*Dataset entries:*
--
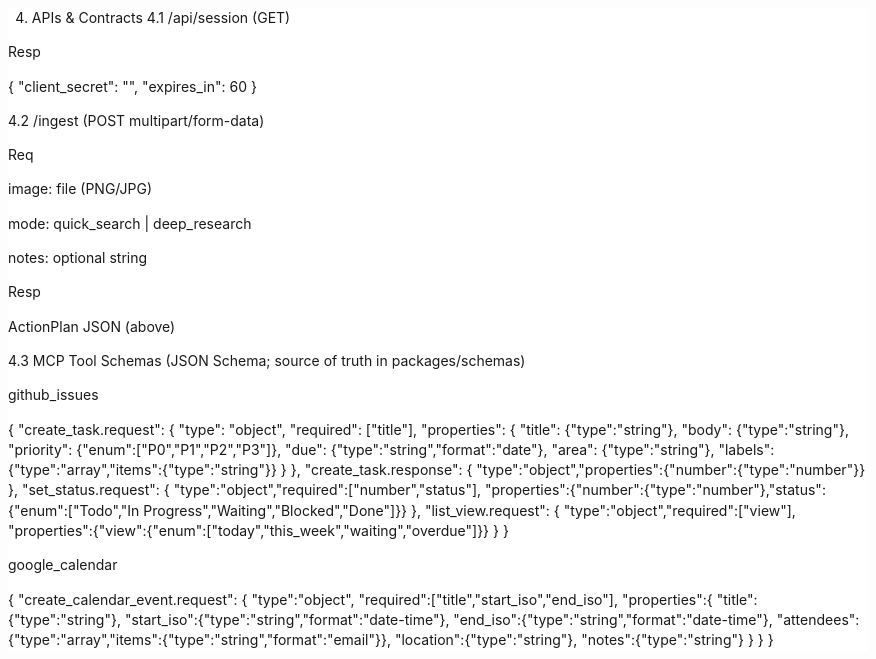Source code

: 4) APIs & Contracts
4.1 /api/session (GET)

Resp

{ "client_secret": "<ephemeral-realtime-token>", "expires_in": 60 }

4.2 /ingest (POST multipart/form-data)

Req

image: file (PNG/JPG)

mode: quick_search | deep_research

notes: optional string

Resp

ActionPlan JSON (above)

4.3 MCP Tool Schemas (JSON Schema; source of truth in packages/schemas)

github_issues

{
  "create_task.request": {
    "type": "object",
    "required": ["title"],
    "properties": {
      "title": {"type":"string"},
      "body": {"type":"string"},
      "priority": {"enum":["P0","P1","P2","P3"]},
      "due": {"type":"string","format":"date"},
      "area": {"type":"string"},
      "labels": {"type":"array","items":{"type":"string"}}
    }
  },
  "create_task.response": {
    "type":"object","properties":{"number":{"type":"number"}}
  },
  "set_status.request": {
    "type":"object","required":["number","status"],
    "properties":{"number":{"type":"number"},"status":{"enum":["Todo","In Progress","Waiting","Blocked","Done"]}}
  },
  "list_view.request": {
    "type":"object","required":["view"],
    "properties":{"view":{"enum":["today","this_week","waiting","overdue"]}}
  }
}


google_calendar

{
  "create_calendar_event.request": {
    "type":"object",
    "required":["title","start_iso","end_iso"],
    "properties":{
      "title":{"type":"string"},
      "start_iso":{"type":"string","format":"date-time"},
      "end_iso":{"type":"string","format":"date-time"},
      "attendees":{"type":"array","items":{"type":"string","format":"email"}},
      "location":{"type":"string"},
      "notes":{"type":"string"}
    }
  }
}
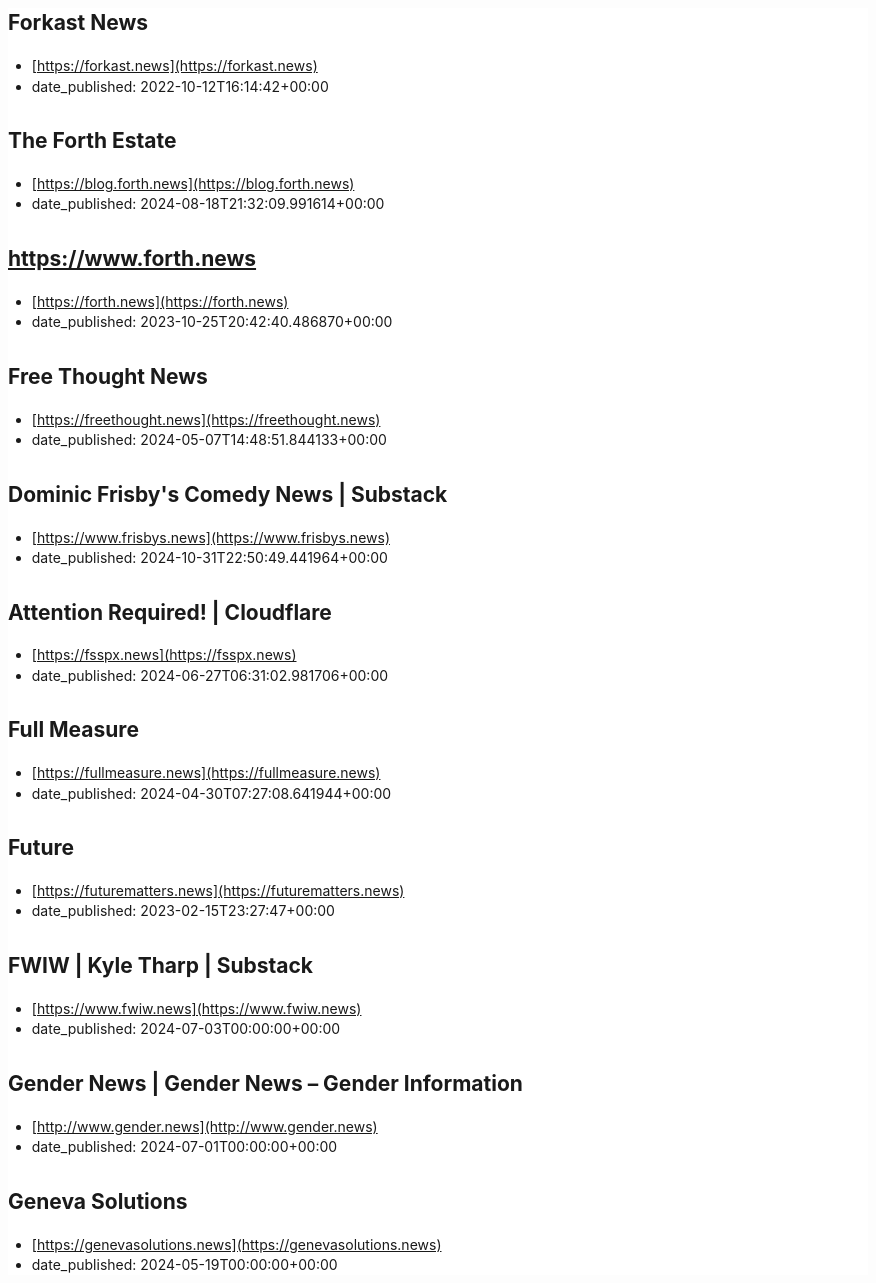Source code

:  ## Forkast News
 - [https://forkast.news](https://forkast.news)
 - date_published: 2022-10-12T16:14:42+00:00

 ## The Forth Estate
 - [https://blog.forth.news](https://blog.forth.news)
 - date_published: 2024-08-18T21:32:09.991614+00:00

 ## https://www.forth.news
 - [https://forth.news](https://forth.news)
 - date_published: 2023-10-25T20:42:40.486870+00:00

 ## Free Thought News
 - [https://freethought.news](https://freethought.news)
 - date_published: 2024-05-07T14:48:51.844133+00:00

 ## Dominic Frisby's Comedy News | Substack
 - [https://www.frisbys.news](https://www.frisbys.news)
 - date_published: 2024-10-31T22:50:49.441964+00:00

 ## Attention Required! | Cloudflare
 - [https://fsspx.news](https://fsspx.news)
 - date_published: 2024-06-27T06:31:02.981706+00:00

 ## Full Measure
 - [https://fullmeasure.news](https://fullmeasure.news)
 - date_published: 2024-04-30T07:27:08.641944+00:00

 ## Future
 - [https://futurematters.news](https://futurematters.news)
 - date_published: 2023-02-15T23:27:47+00:00

 ## FWIW | Kyle Tharp | Substack
 - [https://www.fwiw.news](https://www.fwiw.news)
 - date_published: 2024-07-03T00:00:00+00:00

 ## Gender News | Gender News – Gender Information
 - [http://www.gender.news](http://www.gender.news)
 - date_published: 2024-07-01T00:00:00+00:00

 ## Geneva Solutions
 - [https://genevasolutions.news](https://genevasolutions.news)
 - date_published: 2024-05-19T00:00:00+00:00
--
*Assignment:*
Could you set down, word for word, only the lines above from the line with "## Attention Required! | Cloudflare" to the line with "- [https://futurematters.news](https://futurematters.news)", including both?

*Answer for the task:*
 ## Attention Required! | Cloudflare
 - [https://fsspx.news](https://fsspx.news)
 - date_published: 2024-06-27T06:31:02.981706+00:00

 ## Full Measure
 - [https://fullmeasure.news](https://fullmeasure.news)
 - date_published: 2024-04-30T07:27:08.641944+00:00

 ## Future
 - [https://futurematters.news](https://futurematters.news)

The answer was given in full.